Constructing his own spacecraft required some math skills, though nowhere near the level necessary to actually become an astronaut; so Chakeres went to photography school instead. He had begun pointing his dad’s Rolleiflex at the television set during NASA's televised launches years earlier. By the time the space shuttle program kicked off in Florida, he had worked for Ansel Adams and was ready to take on a monumental subject. "I didn't go down there as a journalist, but as an artist," he says. "I wanted to do these majestic portraits of the space shuttle."

Those were busy days. 
Several times a year, Chakeres would load his Land Cruiser down with camera gear and drive all night to get to the Kennedy Space Center. NASA allowed photographers to place their cameras as close as 1,000 feet from the launch pad but required they stand much further away. So Chakeres would set his Hasselblad EL/M on site a couple days in advance, protected from the aggressive Florida sunshine inside an aluminum case he DIY'd himself. He also used his Macintosh 128K to design a mechanism that tripped the camera's shutter when it sensed a loud sound or flash of light. For landings, which were much more quiet, Chakeres laid four miles of wire down and built signal amplifiers to manually trigger the cameras.

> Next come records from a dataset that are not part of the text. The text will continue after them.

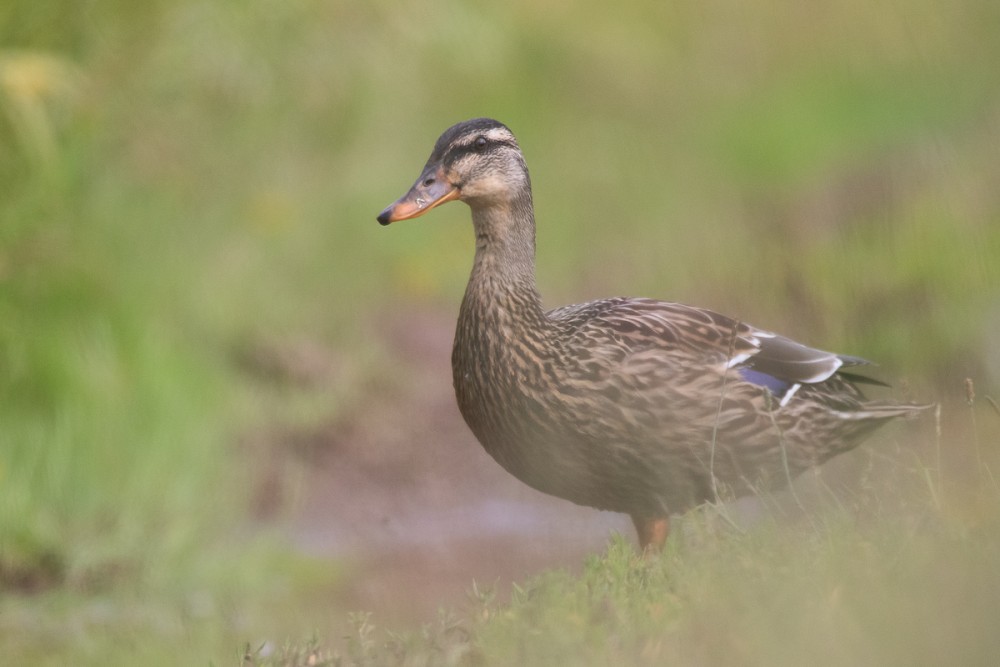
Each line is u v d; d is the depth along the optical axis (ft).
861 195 57.00
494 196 29.01
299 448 44.91
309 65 53.47
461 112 64.39
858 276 47.16
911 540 22.03
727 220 59.41
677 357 28.55
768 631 19.76
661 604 21.07
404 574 35.83
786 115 73.26
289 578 36.47
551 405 28.07
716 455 28.63
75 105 42.16
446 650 21.20
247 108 51.24
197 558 37.45
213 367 45.98
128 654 30.73
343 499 42.11
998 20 68.69
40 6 41.96
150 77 45.34
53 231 41.57
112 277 42.93
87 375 40.14
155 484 39.04
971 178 52.65
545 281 58.29
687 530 26.25
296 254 54.29
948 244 47.47
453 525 40.14
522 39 68.74
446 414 47.80
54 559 36.63
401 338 52.80
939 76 69.21
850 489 27.81
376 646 22.58
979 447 28.71
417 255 59.06
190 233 48.44
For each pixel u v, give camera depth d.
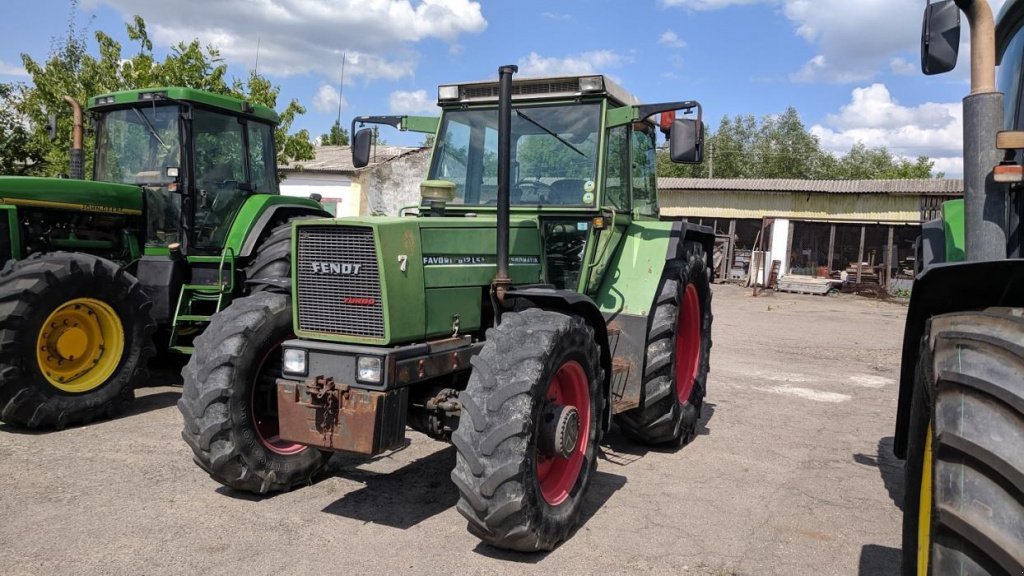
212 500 4.18
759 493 4.57
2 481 4.39
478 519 3.38
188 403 4.04
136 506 4.05
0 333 5.30
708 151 47.31
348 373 3.60
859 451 5.58
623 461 5.21
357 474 4.72
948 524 1.83
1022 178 2.34
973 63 2.54
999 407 1.87
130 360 6.00
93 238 6.77
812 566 3.54
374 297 3.66
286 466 4.30
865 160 49.22
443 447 5.34
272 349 4.28
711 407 7.02
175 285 6.68
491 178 5.02
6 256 6.11
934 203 22.11
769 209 24.88
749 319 15.21
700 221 26.08
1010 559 1.73
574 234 4.95
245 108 7.35
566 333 3.69
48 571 3.24
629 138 5.41
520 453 3.33
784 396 7.60
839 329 13.85
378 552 3.54
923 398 2.33
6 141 11.80
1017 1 2.80
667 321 5.13
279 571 3.31
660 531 3.93
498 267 3.95
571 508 3.78
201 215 6.93
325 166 23.62
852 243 24.20
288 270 6.51
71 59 15.50
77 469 4.66
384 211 23.77
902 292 21.92
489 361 3.52
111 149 7.26
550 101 4.90
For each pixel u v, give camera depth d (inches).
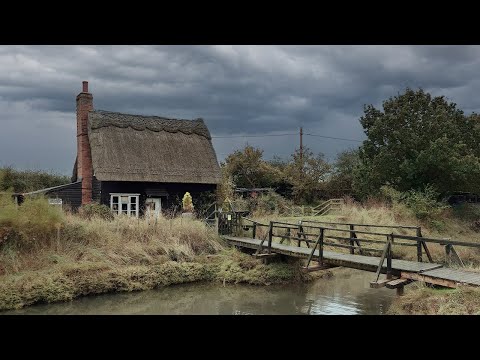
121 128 885.2
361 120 1167.6
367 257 493.0
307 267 504.1
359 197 1232.8
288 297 511.8
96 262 533.3
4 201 541.0
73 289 488.1
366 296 516.1
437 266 422.6
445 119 1051.3
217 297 512.7
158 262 577.6
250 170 1344.7
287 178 1315.2
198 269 581.6
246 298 507.8
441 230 927.0
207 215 887.1
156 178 848.3
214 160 948.0
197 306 472.7
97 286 505.4
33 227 531.8
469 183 1012.5
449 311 319.0
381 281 396.5
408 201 979.3
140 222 636.1
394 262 453.1
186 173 888.9
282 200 1113.4
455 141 1035.9
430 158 975.6
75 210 790.5
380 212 918.4
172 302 488.7
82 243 568.7
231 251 642.2
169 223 650.8
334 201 1139.3
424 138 1027.9
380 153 1063.6
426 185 1015.6
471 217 1097.4
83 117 893.8
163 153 893.8
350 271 673.6
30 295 457.7
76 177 994.1
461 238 908.0
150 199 865.5
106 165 813.9
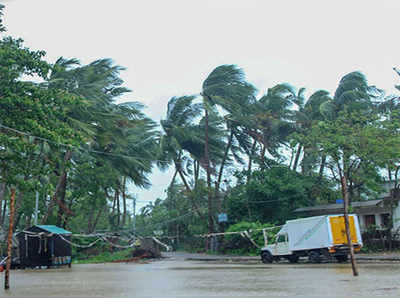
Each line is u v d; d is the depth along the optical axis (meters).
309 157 44.50
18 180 19.95
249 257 35.94
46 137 19.73
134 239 42.81
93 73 36.38
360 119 33.41
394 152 31.06
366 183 33.81
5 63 19.20
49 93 20.78
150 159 45.75
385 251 32.69
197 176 52.12
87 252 46.12
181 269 25.11
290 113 47.12
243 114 46.12
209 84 45.50
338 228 25.61
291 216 41.62
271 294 11.63
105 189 44.19
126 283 16.69
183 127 46.88
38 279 19.91
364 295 10.81
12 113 19.86
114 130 38.78
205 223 48.25
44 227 31.81
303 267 22.80
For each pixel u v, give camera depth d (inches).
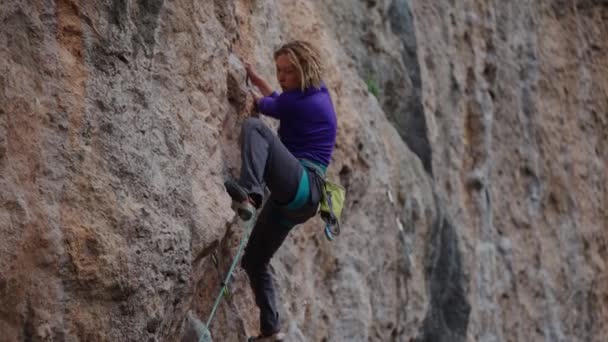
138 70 230.5
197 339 258.4
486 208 516.7
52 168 206.5
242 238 277.3
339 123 364.5
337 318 356.5
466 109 528.4
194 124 247.6
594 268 630.5
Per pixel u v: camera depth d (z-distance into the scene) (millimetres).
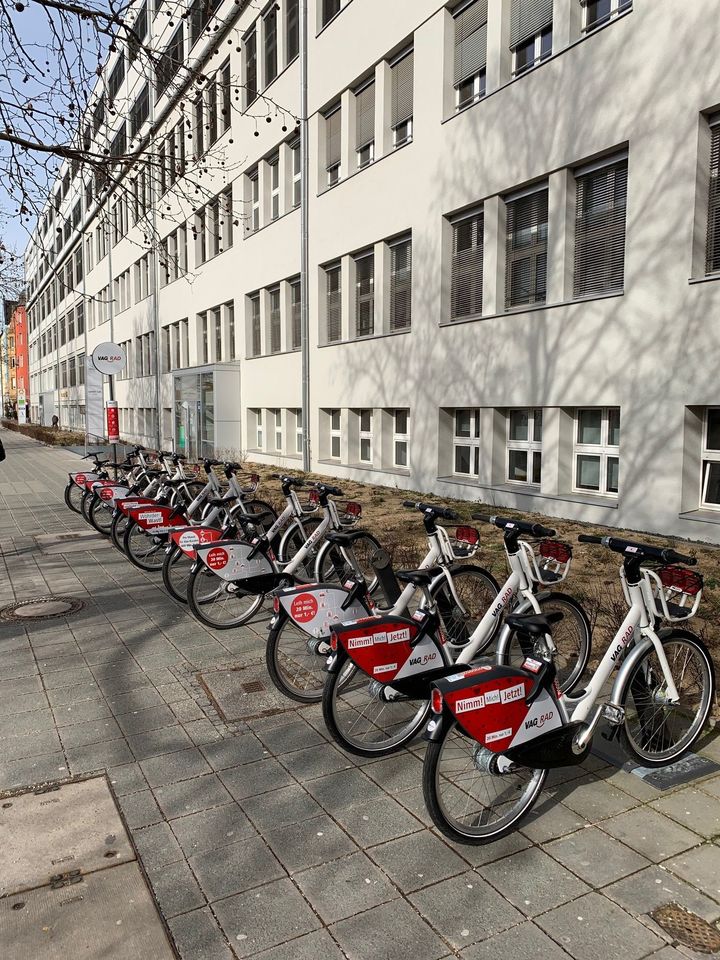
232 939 2350
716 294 7727
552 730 2910
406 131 13453
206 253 24391
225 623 5629
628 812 3045
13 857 2750
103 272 40531
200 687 4441
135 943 2309
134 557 7598
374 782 3340
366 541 5828
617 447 9484
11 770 3443
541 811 3059
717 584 5996
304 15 16047
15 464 23578
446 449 12586
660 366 8375
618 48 8688
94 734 3818
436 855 2777
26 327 85688
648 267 8453
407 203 13023
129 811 3094
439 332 12320
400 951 2293
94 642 5305
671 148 8117
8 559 8328
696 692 3564
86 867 2689
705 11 7672
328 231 15867
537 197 10398
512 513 10258
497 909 2475
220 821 3018
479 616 4367
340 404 15805
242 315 21344
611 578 6465
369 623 3480
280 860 2758
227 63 20938
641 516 8719
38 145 6059
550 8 9953
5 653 5078
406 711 3969
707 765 3416
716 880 2605
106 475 11148
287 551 6031
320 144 16125
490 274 11086
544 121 9859
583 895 2539
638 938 2332
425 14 12219
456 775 2854
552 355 9953
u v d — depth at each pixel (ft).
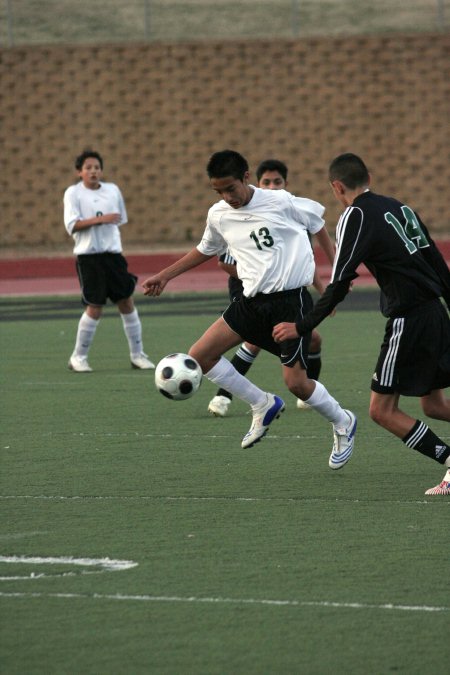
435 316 63.21
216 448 81.61
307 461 76.64
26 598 48.93
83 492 68.64
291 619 45.83
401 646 42.80
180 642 43.60
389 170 323.78
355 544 56.29
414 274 62.69
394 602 47.60
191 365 72.79
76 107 327.06
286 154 325.21
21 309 199.00
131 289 124.06
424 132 321.93
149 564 53.52
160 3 375.86
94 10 369.71
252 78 325.21
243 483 70.28
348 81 322.75
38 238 326.85
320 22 361.71
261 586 49.98
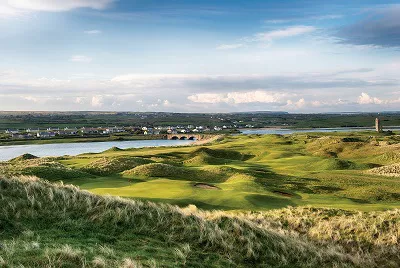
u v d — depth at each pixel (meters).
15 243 11.66
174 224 16.19
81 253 11.25
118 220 15.46
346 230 20.53
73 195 17.25
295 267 14.98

You can sense Chakeres' incredible dedication, awe, and reverence as you peruse his photos. They're a striking homage to a glorious time in space travel, as well as a rewarding period in the photographer's own career. "It was a rare opportunity for me as an artist to be able to go back to an unfinished body of work from 30 years ago," Chakeres says, "to revisit, reimagine and re-experience it."